Zhou Yubin, Khawkhiaw Kullanat, Thithuan Kanyarat, Saengboonmee Charupong
Department of Thoracic Surgery, Sichuan Provincial People's Hospital, University of Electronic Science and Technology of China, Chengdu, P.R. China.
Department of Biochemistry, Faculty of Medicine, Khon Kaen University, Khon Kaen, Thailand.
Anticancer Res. 2025 Apr;45(4):1513-1523. doi: 10.21873/anticanres.17533.
BACKGROUND/AIM: The roles of γ-aminobutyric acid (GABA) and its receptors in lung cancer development and progression remain controversial. This study aimed to investigate the effects of activating GABA receptor type B (GABA-B receptor) using baclofen, a GABA-B receptor agonist, on the proliferation of lung adenocarcinoma cells and its underlying mechanisms.
Differential expression of GABA-B receptors was analyzed using the online Gene Expression Profiling Interactive Analysis tool. Lung adenocarcinoma cell lines, A549 and PC-9, were cultured in RPMI-1640 medium and used for experiments. Effects of baclofen on cancer cell proliferation were determined using a 3-(4,5-dimethylthiazol-2-yl)-2,5-diphenyltetrazolium bromide assay. Mechanisms of how baclofen inhibits cell proliferation were determined using flow cytometry and western blots.
The expression of GABA-B1 receptor was down-regulated in lung adenocarcinoma compared with normal lung tissues, while GABA-B2 receptor expression was not different between cancer and normal samples. Baclofen significantly inhibited the proliferation of lung adenocarcinoma cells in a dose-dependent manner in both cell lines. Flow cytometry suggested that cancer cells were arrested at the G phase of the cell cycle after being treated with baclofen. Thus, the expression of proteins of the G cell cycle machinery, namely cyclin D1, cyclin E, cyclin-dependent kinase (CDK) 4, and CDK6, were significantly suppressed. The phosphorylation of CDK2 was also suppressed after baclofen treatment. Moreover, baclofen treatment increased phosphorylated glycogen synthase kinase 3 (GSK3) levels, suggesting inhibition of carcinogenic GSK3 signaling pathway in lung adenocarcinoma.

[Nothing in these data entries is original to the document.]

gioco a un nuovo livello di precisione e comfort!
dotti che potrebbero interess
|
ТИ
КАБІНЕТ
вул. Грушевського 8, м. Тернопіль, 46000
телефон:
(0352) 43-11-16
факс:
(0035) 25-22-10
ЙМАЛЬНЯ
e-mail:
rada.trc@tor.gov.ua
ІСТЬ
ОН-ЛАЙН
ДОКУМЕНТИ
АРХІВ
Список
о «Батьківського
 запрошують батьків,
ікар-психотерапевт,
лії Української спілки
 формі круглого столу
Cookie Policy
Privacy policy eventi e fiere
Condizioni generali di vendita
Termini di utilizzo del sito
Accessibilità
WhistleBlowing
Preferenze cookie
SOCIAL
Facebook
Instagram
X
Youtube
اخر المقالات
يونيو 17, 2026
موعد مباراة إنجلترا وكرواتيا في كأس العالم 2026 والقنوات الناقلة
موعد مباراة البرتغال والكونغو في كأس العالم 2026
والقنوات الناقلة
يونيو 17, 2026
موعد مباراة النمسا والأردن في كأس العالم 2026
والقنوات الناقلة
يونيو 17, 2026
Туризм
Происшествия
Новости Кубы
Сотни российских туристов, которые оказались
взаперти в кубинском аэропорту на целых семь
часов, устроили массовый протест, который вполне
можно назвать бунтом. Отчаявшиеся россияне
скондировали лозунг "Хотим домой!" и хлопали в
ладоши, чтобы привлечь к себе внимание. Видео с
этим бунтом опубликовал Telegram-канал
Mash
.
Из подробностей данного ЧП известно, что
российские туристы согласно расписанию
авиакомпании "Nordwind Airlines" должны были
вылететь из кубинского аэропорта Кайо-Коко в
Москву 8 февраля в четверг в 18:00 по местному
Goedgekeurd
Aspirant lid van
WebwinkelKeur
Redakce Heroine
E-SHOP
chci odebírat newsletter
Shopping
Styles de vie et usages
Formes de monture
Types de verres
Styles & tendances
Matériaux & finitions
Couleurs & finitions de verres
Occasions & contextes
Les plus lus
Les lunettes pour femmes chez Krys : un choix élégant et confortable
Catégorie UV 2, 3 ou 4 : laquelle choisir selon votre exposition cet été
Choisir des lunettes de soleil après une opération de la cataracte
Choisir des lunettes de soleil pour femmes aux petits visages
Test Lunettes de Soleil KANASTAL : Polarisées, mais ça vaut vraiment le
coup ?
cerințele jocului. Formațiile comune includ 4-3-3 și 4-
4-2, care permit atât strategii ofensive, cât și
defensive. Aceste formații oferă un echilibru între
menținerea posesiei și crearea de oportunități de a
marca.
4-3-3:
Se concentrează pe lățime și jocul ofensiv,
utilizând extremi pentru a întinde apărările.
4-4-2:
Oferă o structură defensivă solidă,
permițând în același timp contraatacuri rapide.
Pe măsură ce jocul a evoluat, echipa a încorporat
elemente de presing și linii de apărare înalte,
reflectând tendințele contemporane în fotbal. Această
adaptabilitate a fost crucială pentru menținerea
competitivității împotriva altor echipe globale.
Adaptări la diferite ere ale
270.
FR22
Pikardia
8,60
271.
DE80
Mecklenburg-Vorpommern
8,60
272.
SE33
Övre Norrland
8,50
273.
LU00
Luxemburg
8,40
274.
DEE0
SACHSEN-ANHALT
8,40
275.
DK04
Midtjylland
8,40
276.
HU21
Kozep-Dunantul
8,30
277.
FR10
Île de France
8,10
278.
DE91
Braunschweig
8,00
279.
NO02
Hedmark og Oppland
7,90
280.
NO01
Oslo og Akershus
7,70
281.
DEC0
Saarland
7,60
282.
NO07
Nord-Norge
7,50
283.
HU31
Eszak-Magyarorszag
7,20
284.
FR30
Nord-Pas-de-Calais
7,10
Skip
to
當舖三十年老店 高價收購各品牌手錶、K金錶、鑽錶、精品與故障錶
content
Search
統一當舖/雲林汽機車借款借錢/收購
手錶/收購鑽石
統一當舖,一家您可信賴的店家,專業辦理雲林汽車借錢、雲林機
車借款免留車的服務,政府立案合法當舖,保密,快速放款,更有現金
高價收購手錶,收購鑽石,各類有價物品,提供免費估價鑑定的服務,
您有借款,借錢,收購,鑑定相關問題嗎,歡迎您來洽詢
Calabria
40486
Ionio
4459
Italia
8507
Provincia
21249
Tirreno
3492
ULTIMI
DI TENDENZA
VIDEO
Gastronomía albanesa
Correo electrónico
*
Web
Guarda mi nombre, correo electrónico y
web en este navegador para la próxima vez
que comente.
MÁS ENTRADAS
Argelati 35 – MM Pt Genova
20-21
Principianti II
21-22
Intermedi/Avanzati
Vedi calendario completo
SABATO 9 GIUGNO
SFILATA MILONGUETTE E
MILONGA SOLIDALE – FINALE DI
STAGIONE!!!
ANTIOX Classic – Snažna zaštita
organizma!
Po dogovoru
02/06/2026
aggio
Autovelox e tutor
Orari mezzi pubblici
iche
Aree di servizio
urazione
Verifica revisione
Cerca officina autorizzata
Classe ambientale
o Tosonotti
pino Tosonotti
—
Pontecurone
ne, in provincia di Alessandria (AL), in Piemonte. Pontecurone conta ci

GABA-B1 receptors were down-regulated in lung adenocarcinoma cells. Non-specific activation of the GABA-B receptor by baclofen significantly inhibited lung adenocarcinoma cell proliferation by cell cycle arrest and suppressed the GSK3 signaling pathway.
背景/目的:γ-氨基丁酸(GABA)及其受体在肺癌发生发展中的作用仍存在争议。本研究旨在探讨使用GABA-B受体激动剂巴氯芬激活GABA-B受体对肺腺癌细胞增殖的影响及其潜在机制。
使用在线基因表达谱交互式分析工具分析GABA-B受体的差异表达。将肺腺癌细胞系A549和PC-9培养于RPMI-1640培养基中并用于实验。使用3-(4,5-二甲基噻唑-2-基)-2,5-二苯基四氮唑溴盐法测定巴氯芬对癌细胞增殖的影响。使用流式细胞术和蛋白质免疫印迹法确定巴氯芬抑制细胞增殖的机制。
与正常肺组织相比,肺腺癌中GABA-B1受体的表达下调,而GABA-B2受体在癌组织和正常样本中的表达无差异。巴氯芬在两种细胞系中均以剂量依赖的方式显著抑制肺腺癌细胞的增殖。流式细胞术表明,用巴氯芬处理后癌细胞停滞在细胞周期的G期。因此,表示G细胞周期机制的蛋白,即细胞周期蛋白D1、细胞周期蛋白E、细胞周期蛋白依赖性激酶(CDK)4和CDK6的表达被显著抑制。巴氯芬处理后CDK2的磷酸化也受到抑制。此外, 巴氯芬处理增加了磷酸化糖原合酶激酶3(GSK3)的水平,提示对肺腺癌中致癌性GSK3信号通路的抑制。
肺腺癌细胞中GABA-B1受体下调。巴氯芬对GABA-B受体的非特异性激活通过细胞周期停滞显著抑制肺腺癌细胞增殖,并抑制GSK3信号通路。